In your copy, reproduce the entries exactly as they are, minus the images.

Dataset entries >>
.....
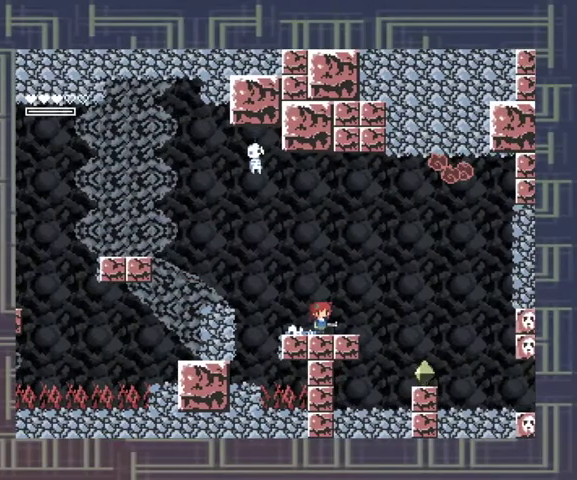
Gameplay with a controller (Xbox layout); each line is a JSON object with the inputs held at the frame after it. "events" lists button and stick changes between this image and that frame as [ms after this image, input, new state], when the widget could be followed in between. Not read: L3 R3 other_buttons right_stick.
{"buttons": [], "left_stick": "center", "events": []}
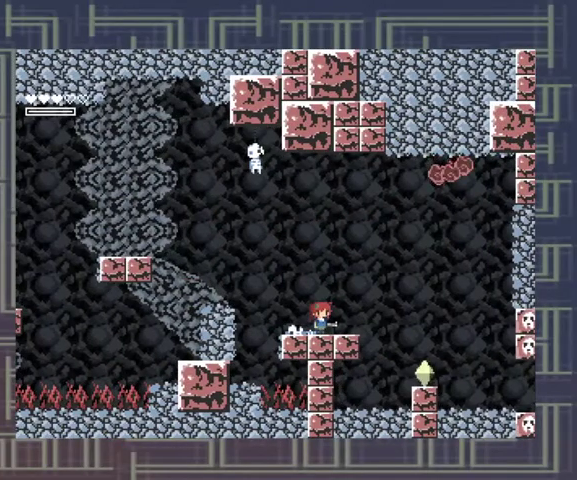
{"buttons": [], "left_stick": "left"}
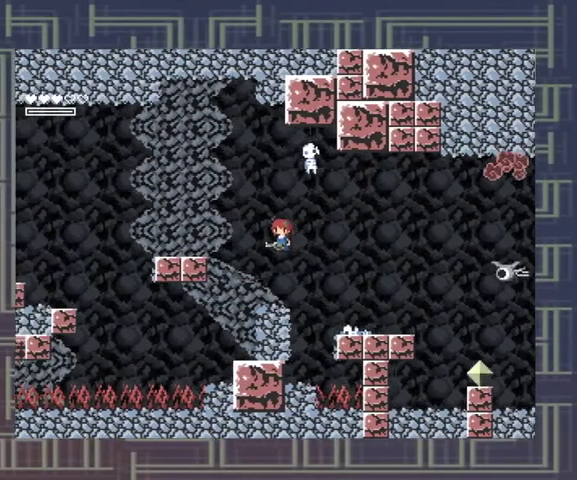
{"buttons": ["A"], "left_stick": "left", "events": [[33, "left_stick", "center"], [400, "A", "down"], [400, "left_stick", "left"]]}
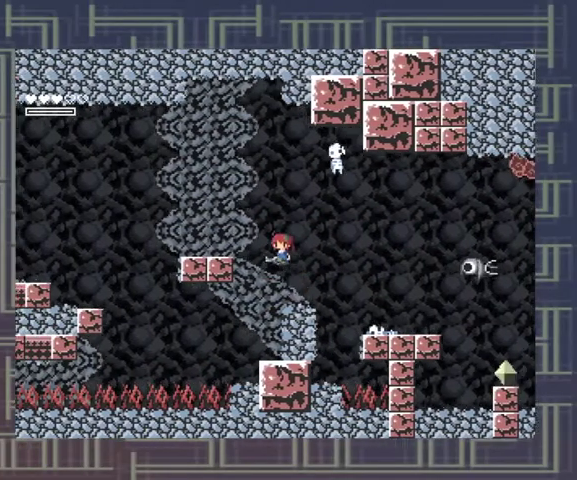
{"buttons": [], "left_stick": "right", "events": [[200, "A", "up"], [467, "left_stick", "right"]]}
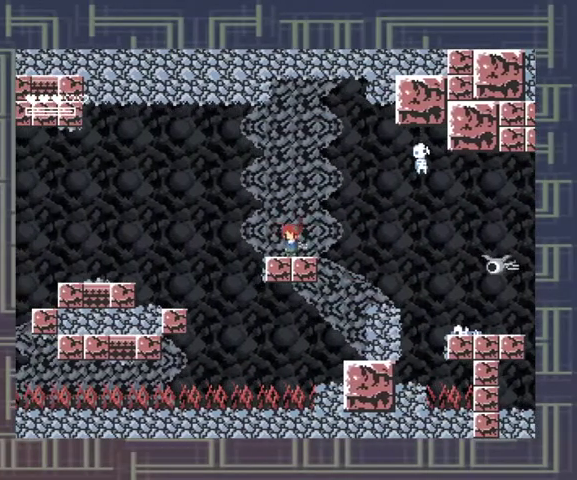
{"buttons": ["X"], "left_stick": "center", "events": [[33, "X", "down"], [67, "left_stick", "center"], [133, "X", "up"], [200, "X", "down"], [267, "X", "up"], [333, "X", "down"], [400, "X", "up"], [500, "X", "down"]]}
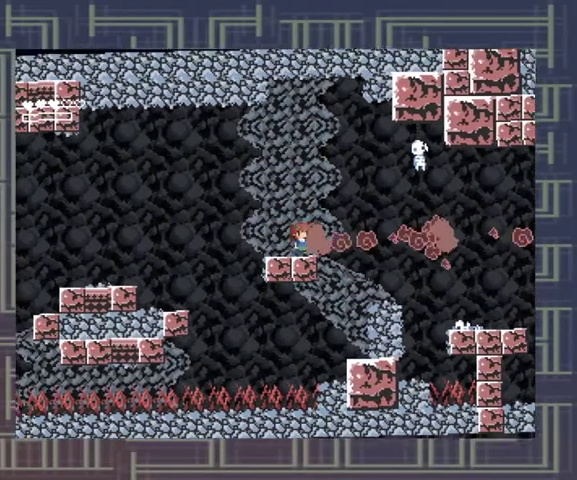
{"buttons": [], "left_stick": "center", "events": [[67, "X", "up"], [133, "X", "down"], [200, "X", "up"], [300, "X", "down"], [367, "X", "up"], [433, "X", "down"], [500, "X", "up"]]}
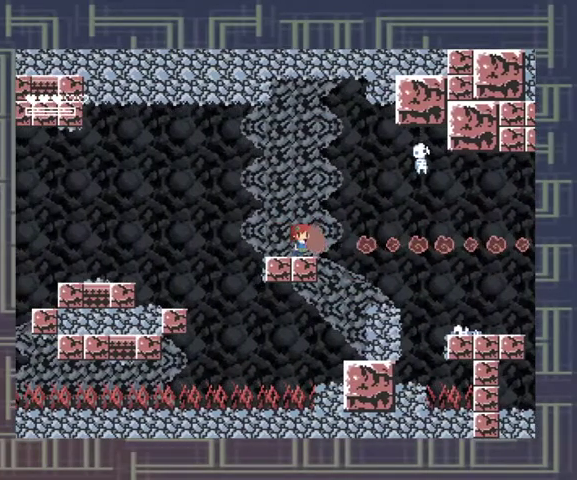
{"buttons": [], "left_stick": "right", "events": [[133, "A", "down"], [200, "left_stick", "right"], [267, "X", "down"], [300, "A", "up"], [467, "X", "up"]]}
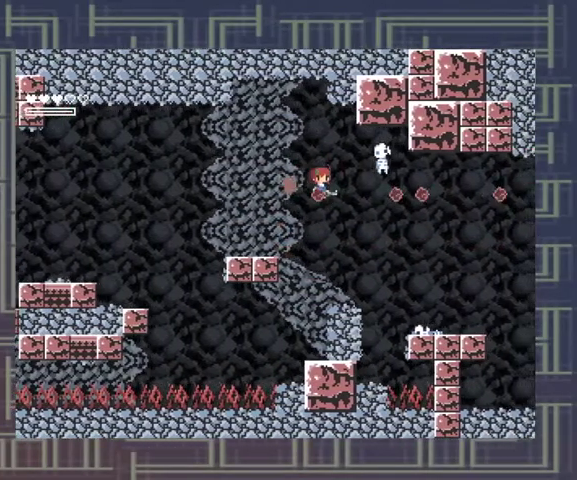
{"buttons": [], "left_stick": "center", "events": [[33, "X", "down"], [100, "X", "up"], [133, "left_stick", "center"], [167, "X", "down"], [400, "X", "up"]]}
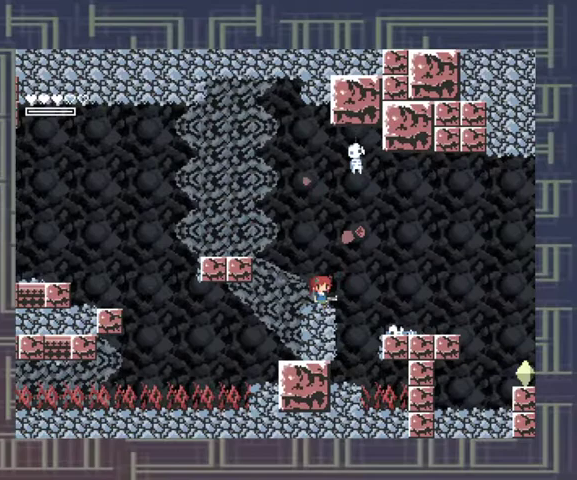
{"buttons": [], "left_stick": "right", "events": [[100, "A", "down"], [200, "left_stick", "right"], [467, "A", "up"]]}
.....
REPLY TO THE TASK >>
Gameplay with a controller (Xbox layout); each line is a JSON object with the inputs held at the frame after it. "events" lists button and stick changes between this image and that frame as [ms after this image, input, new state], when the widget could be followed in between. Not read: L3 R3 other_buttons right_stick.
{"buttons": [], "left_stick": "center", "events": []}
{"buttons": [], "left_stick": "left"}
{"buttons": ["A"], "left_stick": "left", "events": [[33, "left_stick", "center"], [400, "A", "down"], [400, "left_stick", "left"]]}
{"buttons": [], "left_stick": "right", "events": [[200, "A", "up"], [467, "left_stick", "right"]]}
{"buttons": ["X"], "left_stick": "center", "events": [[33, "X", "down"], [67, "left_stick", "center"], [133, "X", "up"], [200, "X", "down"], [267, "X", "up"], [333, "X", "down"], [400, "X", "up"], [500, "X", "down"]]}
{"buttons": [], "left_stick": "center", "events": [[67, "X", "up"], [133, "X", "down"], [200, "X", "up"], [300, "X", "down"], [367, "X", "up"], [433, "X", "down"], [500, "X", "up"]]}
{"buttons": [], "left_stick": "right", "events": [[133, "A", "down"], [200, "left_stick", "right"], [267, "X", "down"], [300, "A", "up"], [467, "X", "up"]]}
{"buttons": [], "left_stick": "center", "events": [[33, "X", "down"], [100, "X", "up"], [133, "left_stick", "center"], [167, "X", "down"], [400, "X", "up"]]}
{"buttons": [], "left_stick": "right", "events": [[100, "A", "down"], [200, "left_stick", "right"], [467, "A", "up"]]}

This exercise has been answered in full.